Adam understands the office politics of the CIA very well. The Recruit is fiction, but it has been both carefully researched, and heavily informed by Adam’s own experiences in the Agency. Ciralsky was a rising star who was honored with an Exceptional Performance Award by former CIA Director George Tenet, but his career at the agency ran into trouble soon after he was recruited. He had been scheduled for a rotation at the National Security Council, but learned it had been blocked internally by top Agency officials who questioned his loyalty because of “Jewish roots.” Ciralsky sued for discrimination, which sparked a lengthy legal battle that even saw Director Tenet called to provide videotaped testimony, an extremely rare turn of events in CIA history. Ultimately the matter was resolved, and Ciralsky withdrew the case. He described his recent visit to CIA Headquarters – in connection with The Recruit – as a “homecoming,” telling an interviewer, “It was that weird feeling of life imitating art imitating life. It had all the trappings of the CIA that I remember, but it’s a totally different institution.”
AWARD-WINNING JOURNALISM
In 2000, Adam left the CIA for CBS where he was hired by the legendary newsmagazine 60 Minutes. His first story won a Peabody Award, and he received three Emmy nominations over the next five years. He then transferred to NBC News, where he won his first Emmy for his coverage of the 2006 Lebanon war, and two further Emmys for exposing Pentagon procurement scandals. In more recent years he’s moved into print journalism, conducting a wide variety of investigations for Vanity Fair on subjects as a diverse as fabulists in the fields of finance and medicine, diverse as US military procurement, Peter Thiel’s involvement with national security issues, and the downfall of Harvey Weinstein.
He has also set up a production company, P3 Media, through which he has conducted much of his journalistic work, and is now branching out into fictional entertainment, but with The Recruit he’s been careful to stick to familiar subject matters.
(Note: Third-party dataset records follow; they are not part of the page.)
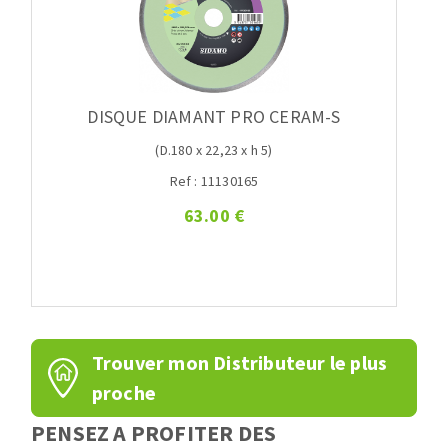
DISQUE DIAMANT PRO CERAM-S
(D.180 x 22,23 x h 5)
Ref : 11130165
63.00 €
Trouver mon Distributeur le plus
proche
PENSEZ A PROFITER DES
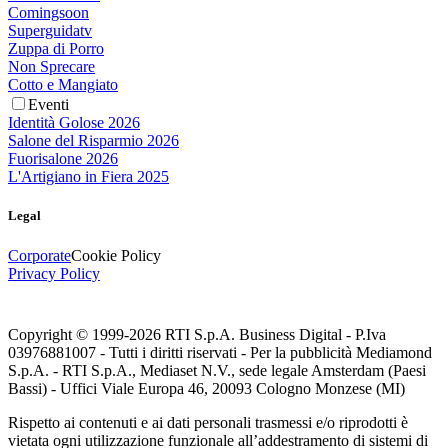
Comingsoon
Superguidatv
Zuppa di Porro
Non Sprecare
Cotto e Mangiato
Eventi
Identità Golose 2026
Salone del Risparmio 2026
Fuorisalone 2026
L'Artigiano in Fiera 2025
Legal
Corporate
Cookie Policy
Privacy Policy
Copyright © 1999-
2026
RTI S.p.A. Business Digital - P.Iva
03976881007 - Tutti i diritti riservati - Per la pubblicità Mediamond
S.p.A. - RTI S.p.A., Mediaset N.V., sede legale Amsterdam (Paesi
Bassi) - Uffici Viale Europa 46, 20093 Cologno Monzese (MI)
Rispetto ai contenuti e ai dati personali trasmessi e/o riprodotti è
vietata ogni utilizzazione funzionale all’addestramento di sistemi di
Owen Hendricks’ challenges in doing the CIA’s clandestine work while also trying to stay on the right side of the law, are all but impossible, and those challenges are ones that Ciralsky has plenty of experience of and knows make for a fascinating narrative. As he told interviewers: “As a lawyer, your job is obviously to make sure that people are compliant with the law. At the CIA, you work for an organization that, by its very charter, is breaking the law in every country in which it operates. And what you’re trying to do in the course of doing that [is ensure that] they’re adhering or abiding by U.S. law”. That tension underpins much of the narrative of The Recruit, and helps elevate it above the level of the average spy procedural. It’s not just a sharply written and entertaining yarn, but one that carries an unusually authentic tone that roots the fight scenes and car chases in something much more believable, and that’s largely down to the experience and guidance of this Secret Superhero.